The Garrakian’s question hung in the air and everyone looked at the dark elf, who had stayed with the elfess all this time.

“She’s all right now,” Egrassa replied, hanging his s’kash behind his shoulder.

3

At The Gates

It took us an hour to build the funeral pyre. There were plenty of trees all around; Deler’s battle-ax worked away without a pause, and all the others kept up well with the dwarf. The pile of timber on which we set Miralissa rivaled the size of the pyre we had built when Ell died. The elfess’s s’kash and bow lay beside her and Egrassa kept only the quiver.

When the elf first led us to Miralissa, no one could believe that she was dead. She seemed to be sleeping or resting with her eyes closed. There were no wounds, and her bluish chain mail was undamaged. Only when we picked the young elfess up to carry her to the fire, a single drop of blood flowed out of her right ear.

Miralissa had been killed by her own shamanism. At the moment when the magical wall burst and shattered under the furious pressure of the h’san’kor’s attack, the thread of the elfess’s life had also snapped. The princess of the House of the Black Moon had put all her strength into the magic and she had no chance of surviving the powerful backlash from her own spell.

When the magical flame of the pyre was transformed into a wild roaring dragon that threatened to consume the moon and the stars, and Miralissa had disappeared forever behind the red tongues of flame, Egrassa sang the funeral song.

The flames roared furiously as they accepted Miralissa’s soul and escorted it to the light, but the elf’s voice could be heard even above their roar. The bright glow of the fire flickered on the faces of the warriors silently observing the raging flames.

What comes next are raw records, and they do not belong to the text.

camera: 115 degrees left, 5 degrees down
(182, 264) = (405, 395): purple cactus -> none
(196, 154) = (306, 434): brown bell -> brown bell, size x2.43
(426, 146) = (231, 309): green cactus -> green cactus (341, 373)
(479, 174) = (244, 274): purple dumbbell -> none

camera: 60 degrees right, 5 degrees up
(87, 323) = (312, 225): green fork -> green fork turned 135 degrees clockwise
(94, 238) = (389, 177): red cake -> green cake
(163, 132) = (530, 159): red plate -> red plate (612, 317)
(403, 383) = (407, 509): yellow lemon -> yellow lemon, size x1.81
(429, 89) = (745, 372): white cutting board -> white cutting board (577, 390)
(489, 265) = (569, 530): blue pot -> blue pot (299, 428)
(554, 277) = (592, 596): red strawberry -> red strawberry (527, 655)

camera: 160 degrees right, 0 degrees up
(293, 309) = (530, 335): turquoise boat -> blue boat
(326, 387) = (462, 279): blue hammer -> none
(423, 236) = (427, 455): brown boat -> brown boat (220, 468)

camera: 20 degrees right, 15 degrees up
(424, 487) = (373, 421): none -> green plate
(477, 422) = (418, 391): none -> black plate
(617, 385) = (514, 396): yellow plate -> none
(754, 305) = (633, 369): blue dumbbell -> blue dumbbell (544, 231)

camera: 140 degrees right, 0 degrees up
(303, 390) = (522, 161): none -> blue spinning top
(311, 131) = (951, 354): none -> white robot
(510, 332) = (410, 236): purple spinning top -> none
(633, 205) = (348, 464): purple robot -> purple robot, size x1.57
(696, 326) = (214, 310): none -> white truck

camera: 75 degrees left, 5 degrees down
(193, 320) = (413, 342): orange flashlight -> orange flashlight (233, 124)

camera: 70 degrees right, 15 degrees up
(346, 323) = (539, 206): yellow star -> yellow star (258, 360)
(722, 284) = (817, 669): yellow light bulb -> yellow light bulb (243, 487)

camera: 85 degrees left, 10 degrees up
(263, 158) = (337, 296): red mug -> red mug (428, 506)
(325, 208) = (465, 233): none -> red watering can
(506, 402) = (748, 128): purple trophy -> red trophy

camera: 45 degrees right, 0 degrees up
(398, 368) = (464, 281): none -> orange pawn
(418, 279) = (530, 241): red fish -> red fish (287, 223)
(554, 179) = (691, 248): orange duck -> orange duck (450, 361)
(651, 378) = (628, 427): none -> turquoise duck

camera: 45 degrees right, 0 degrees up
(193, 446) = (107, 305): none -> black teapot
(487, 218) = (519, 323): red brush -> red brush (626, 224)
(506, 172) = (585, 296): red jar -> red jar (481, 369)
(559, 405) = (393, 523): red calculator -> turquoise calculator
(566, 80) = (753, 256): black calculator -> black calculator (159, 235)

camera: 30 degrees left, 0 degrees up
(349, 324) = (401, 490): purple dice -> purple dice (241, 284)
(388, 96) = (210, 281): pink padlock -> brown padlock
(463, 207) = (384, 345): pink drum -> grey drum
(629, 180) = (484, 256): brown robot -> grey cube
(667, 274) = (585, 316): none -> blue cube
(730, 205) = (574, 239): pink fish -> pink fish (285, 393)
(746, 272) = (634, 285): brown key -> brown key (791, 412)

Hallas and Deler looked like brothers now—both silent, with gloomy faces. Alistan Markauz gritted his teeth and clenched his fists. Eel was as impassive as ever; there was not a trace of emotion in his face, only weariness dancing in his eyes the color of steel. Lamplighter leaned on his bidenhander with his eyes narrowed, peering into the fire. Kli-Kli was crying his eyes out and wiping the streaming tears off his face. And I …

How was I?

I suppose … desolated … and very tired. I felt that now there was absolutely nothing that I wanted.

“Kli-Kli, stop crying,” Egrassa said when he finished the song.

“I’m not crying,” the goblin whined miserably.

“Do you think I’m blind?”

“If I say I’m not crying, then I’m not crying!”

“She knew what she was doing. Take comfort in the fact that if my cousin had not maintained the wall for so long, we would all be dead.”